Clinton lost Wisconsin by 22,748 votes in 2016, with many African American voters in traditional Democratic strongholds like the city of Milwaukee staying home after voting in record numbers for President Obama.

Ultimately, the state’s 10 Electoral College votes only padded President Trump’s 304-227 victory over Clinton.

However, she also blamed the U.S. Supreme Court for gutting the 1965 Voting Rights Act, which was passed the same year as the Selma, Alabama bridge crossing. Clinton said Republicans “found a receptive Supreme Court who came up with the most absurd decision,” referring to the 2013 Shelby v. Holder ruling.

“No, you don’t need that anymore. We don’t need that voting rights stuff. You don’t need to hold states and municipalities accountable,” she said. “What nonsense. Absolute, absurd nonsense. And what was the result? They gutted the Voting Rights Act.”

In truth, the court did not effectively repeal the Voting Rights Act but determined that the original coverage formula for determining which voting jurisdictions are subject to federal oversight, known as pre-clearance, was no longer valid—nearly a half-century later.

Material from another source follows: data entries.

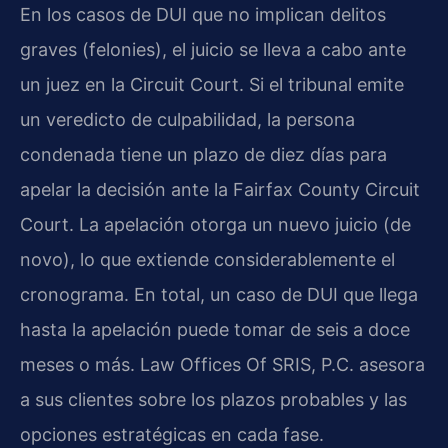
En los casos de DUI que no implican delitos
graves (felonies), el juicio se lleva a cabo ante
un juez en la Circuit Court. Si el tribunal emite
un veredicto de culpabilidad, la persona
condenada tiene un plazo de diez días para
apelar la decisión ante la Fairfax County Circuit
Court. La apelación otorga un nuevo juicio (de
novo), lo que extiende considerablemente el
cronograma. En total, un caso de DUI que llega
hasta la apelación puede tomar de seis a doce
meses o más. Law Offices Of SRIS, P.C. asesora
a sus clientes sobre los plazos probables y las
opciones estratégicas en cada fase.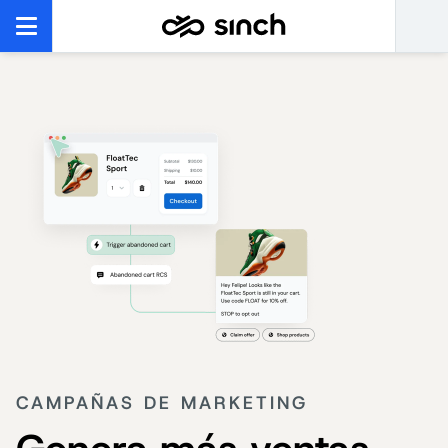
CAMPAÑAS DE MARKETING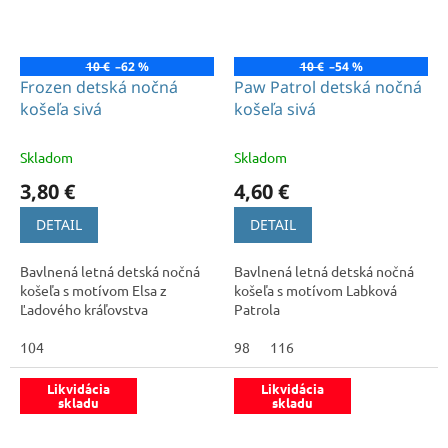
10 €
–62 %
10 €
–54 %
Frozen detská nočná
Paw Patrol detská nočná
košeľa sivá
košeľa sivá
Skladom
Skladom
3,80 €
4,60 €
DETAIL
DETAIL
Bavlnená letná detská nočná
Bavlnená letná detská nočná
košeľa s motívom Elsa z
košeľa s motívom Labková
Ľadového kráľovstva
Patrola
104
98
116
Likvidácia
Likvidácia
skladu
skladu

According to Hans von Spakovsky, a former FEC commissioner and senior legal fellow at the conservative Heritage Foundation, the Shelby ruling was a sign of “overwhelming success of the Voting Rights Act.”

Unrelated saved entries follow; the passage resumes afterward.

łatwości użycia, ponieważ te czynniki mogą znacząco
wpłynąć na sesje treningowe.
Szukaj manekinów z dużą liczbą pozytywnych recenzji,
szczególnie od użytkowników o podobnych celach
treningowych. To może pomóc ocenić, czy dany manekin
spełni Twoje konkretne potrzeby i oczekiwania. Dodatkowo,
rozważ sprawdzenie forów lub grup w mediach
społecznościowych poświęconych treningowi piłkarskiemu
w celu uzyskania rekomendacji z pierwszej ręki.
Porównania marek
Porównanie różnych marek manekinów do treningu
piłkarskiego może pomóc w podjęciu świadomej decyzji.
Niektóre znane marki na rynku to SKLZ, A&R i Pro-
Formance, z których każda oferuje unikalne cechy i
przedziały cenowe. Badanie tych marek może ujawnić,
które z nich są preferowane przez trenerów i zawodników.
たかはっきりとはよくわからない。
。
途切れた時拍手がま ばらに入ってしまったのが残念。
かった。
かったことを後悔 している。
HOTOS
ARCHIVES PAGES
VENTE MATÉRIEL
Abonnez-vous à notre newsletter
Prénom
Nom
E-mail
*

“No one can rationally claim that there is still widespread, official discrimination in the Southern states of the former Confederacy that were the initial target of the Voting Rights Act, or in any other parts of the country, for that matter,” he wrote on the 50th anniversary of the landmark voting legislation.

But the theme of voter suppression still resonated during the 2018 midterms and looks to be a top campaign issue ahead of the 2020 elections.

Clinton singled-out Stacey Abrams on Sunday for narrowly losing her Georgia gubernatorial election to the state’s current Republican Governor, Brian Kemp, despite record overall and minority voting turnout.

Abrams, a Democrat, would have been Georgia’s first African American governor. She didn’t officially end her campaign until 10 days after Nov. 6, and has since sued over the election result alleging systematic voter suppression.

“We know, don’t we, that candidates both black and white lost their races because they have been deprived of the votes they otherwise would have gotten,” Clinton said. “And the clearest example is from next door in Georgia. Stacy Abrams should be the governor leading that state right now.”

Abrams has based her career on voter suppression, and appears to be forging a way forward on the issue to the benefit of the Democratic Party.

Abrams was elected to the Georgia House of Representatives in 2007 and remained a relatively obscure figure until receiving a funding windfall of $12.5 million in 2016 through two voter registration nonprofits.

She has consistently resisted identifying the sources of the funding, although she once thanked billionaire financier George Soros in an interview.
Billionaire hedge fund manager George Soros speaks during a discussion at the Clinton Global Initiative's annual meeting in New York, September 27, 2015. REUTERS/Brendan McDermid/File Photo
Billionaire hedge fund manager George Soros speaks during a discussion at the Clinton Global Initiative's annual meeting in New York, September 27, 2015. REUTERS/Brendan McDermid/File Photo

In the lead-up to her 2018 election, Abrams organized a statewide voter registration drive known as the New Georgia Project, which also relied on wealthy out-of-state progressive donors.

More recently, a PAC known as “Fair Fight Action” was reorganized to expand Abrams’s so-called “dark money” operations. Dark money refers to political spending where donors are not disclosed and sources of funding are unknown.
Abrams has said she will announce whether she will run for a U.S. Senate seat in Georgia sometime in March. Meanwhile, her Fair Fight Action PAC has financed a website called Fair Fight Georgia, which asserts that “elections in Georgia, and throughout much of our country, are not fair.”

Regarding 2020, Clinton said, “So we’re looking toward a new presidential election, thank goodness, but it’s not going to make a difference if we don’t bring the lawsuits and win them, right?”